__LIST OF TASKS__:
a: In the passage on barrier latency, what latency does the optimally-repeated traditional barrier tree have at the 45nm node?
b: Render this sentence from the passage on barrier latency in Spanish: "This delay includes propagation and receiver (mixer, filter, demodulator) delays."
c: Reproduce the portion of the passage on barrier latency starting with "I also observe" and going on through "by each group.".

The total end-to-end delay for the barrier implementation, from the time the last core arrives to the barrier to the time all processors are notified, is shown in Figure 19 for different frequency band allocations and technology nodes. This delay includes propagation and receiver (mixer, filter, demodulator) delays. For comparison, I also show latencies for a traditional-wire reduction-notification tree barrier with optimal repeater spacing and sizing (“R Tree”) and without repeaters (“NR Tree”). Recall that a traditional-wire tree can only support one barrier, and that optimally-repeated wires rely on using silicon along the wire’s path.

I observe that, at the 45nm node, this barrier implementation has a latency of 2.85ns with a 500MHz band assigned to each group. Note that with 16 cores there are at most eight 2-core groups, so 500MHz per group still leaves more than 5GHz of spectrum for other uses. However, the optimally-repeated traditional barrier tree has a latency of only 1.28ns, and with only 16 cores only a few “R Tree” networks may be needed on a chip.

The actual filter design was for 450MHz, 350MHz, etc. pass-band, leaving 25MHz on each side of the pass-band to reduce interference from neighboring signals in order to avoid use of even more filter stages.
However, at future technology nodes the latency of a traditional barrier network sharply increases while the number of cores (and thus potential barrier groups) also increases. In contrast, the latency of the TLSync barrier implementation improves slightly, as faster transistor circuits compensate for longer paths traversed by the signals. More importantly, the same TL network can support multiple (many) simultaneous barriers that can be active when many cores are available.

I also observe that, regardless of technology node, filter delays result in significant barrier latency increase when the frequency band allocated to a synchronization group is 200MHz or smaller, and that other latency components are dominant when the allocation is more than 450MHz per group. Between 250MHz and 450MHz per group, there is a reasonable tradeoff between spectrum consumption and barrier latency. One way to manage this tradeoff is to vary size of the band at runtime, depending on how many barriers are active. With fewer than 10 barrier-synchronized thread groups, each group would get a 500MHz band to support a 2.64ns barrier latency at 22nm and 2.50ns latency at 10nm. With more groups, progressively smaller bands would be allocated to each group, with a small gradual increase in barrier latency experienced by each group.

__RECORDED DATA__:
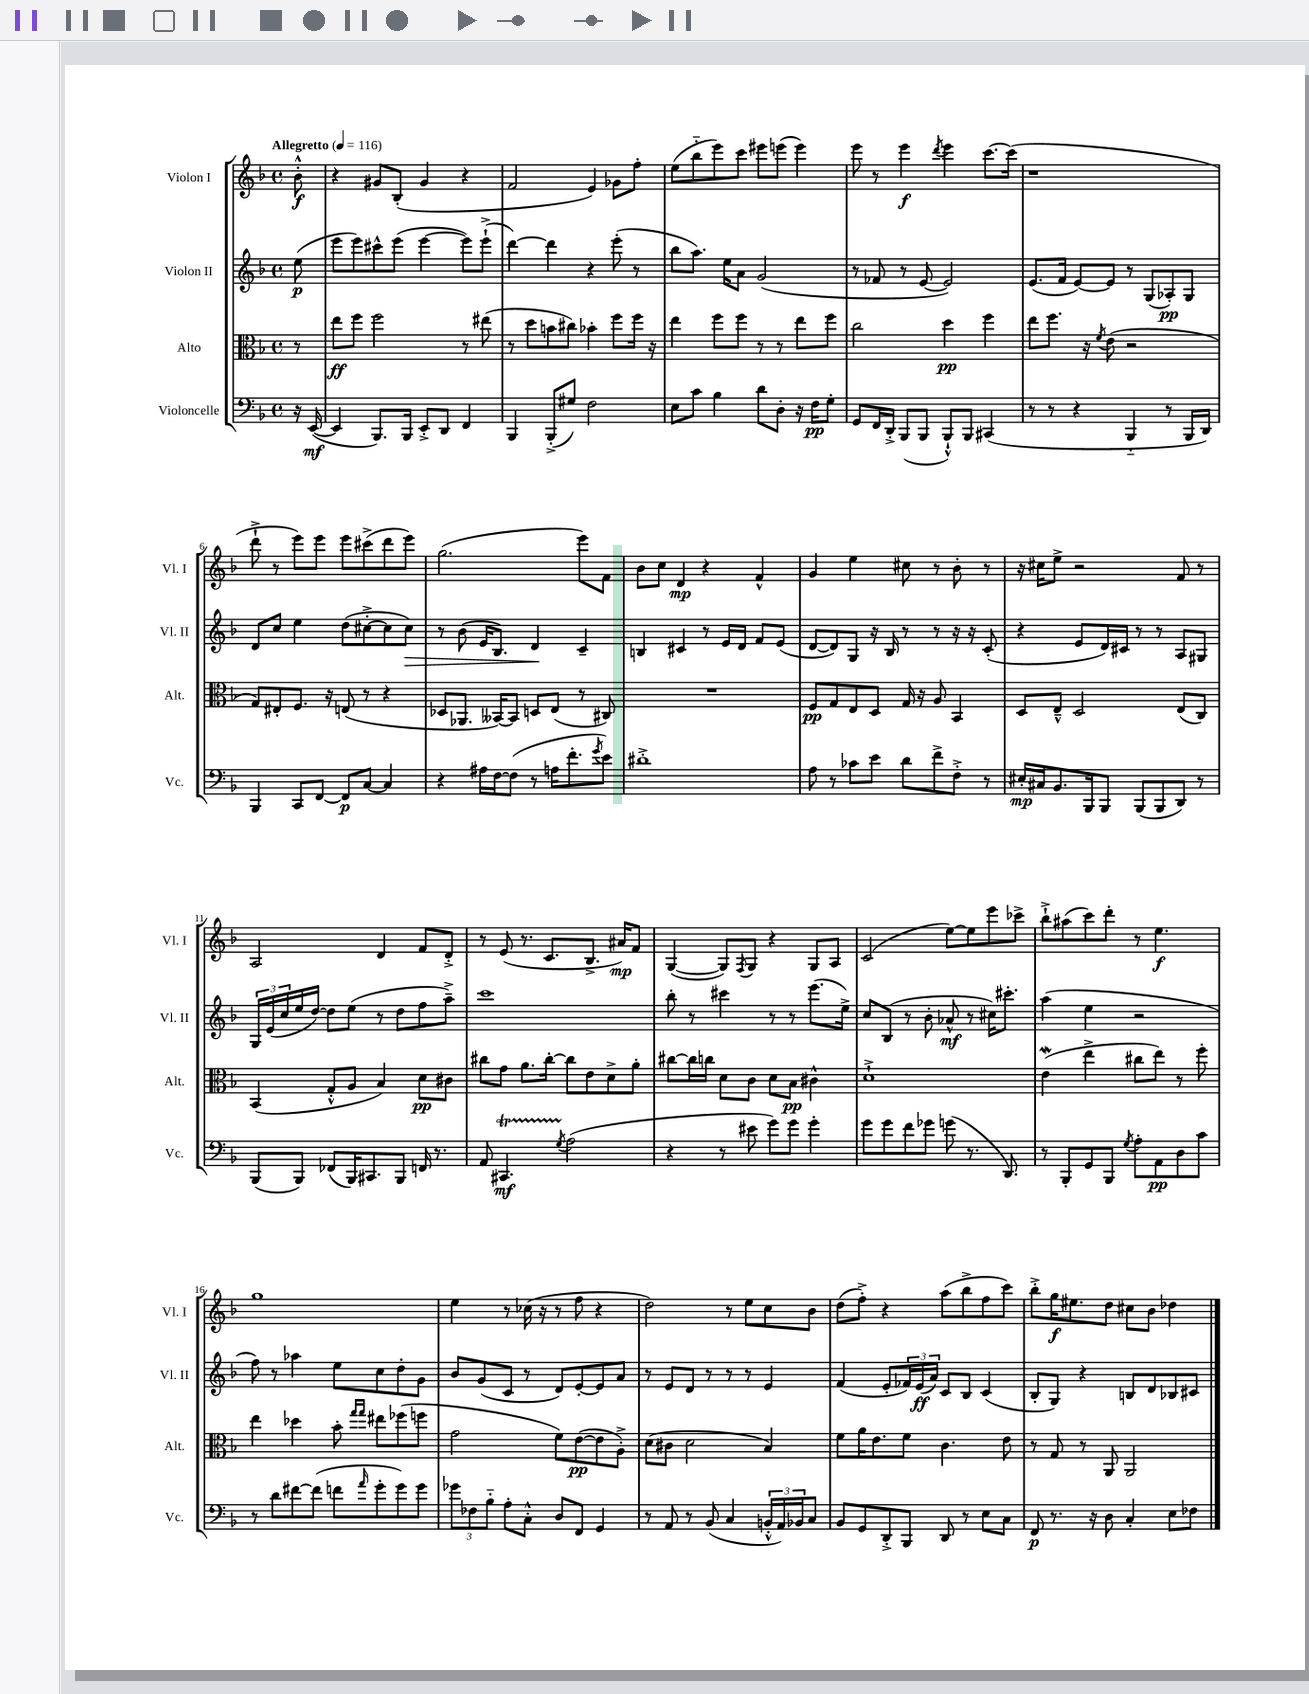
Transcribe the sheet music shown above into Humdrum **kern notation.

__SET OF ANSWERS__:
a: 1.28ns

b: Este retardo incluye los retardos de propagación y del receptor (mezclador, filtro, demodulador).

c:
I also observe that, regardless of technology node, filter delays result in significant barrier latency increase when the frequency band allocated to a synchronization group is 200MHz or smaller, and that other latency components are dominant when the allocation is more than 450MHz per group. Between 250MHz and 450MHz per group, there is a reasonable tradeoff between spectrum consumption and barrier latency. One way to manage this tradeoff is to vary size of the band at runtime, depending on how many barriers are active. With fewer than 10 barrier-synchronized thread groups, each group would get a 500MHz band to support a 2.64ns barrier latency at 22nm and 2.50ns latency at 10nm. With more groups, progressively smaller bands would be allocated to each group, with a small gradual increase in barrier latency experienced by each group.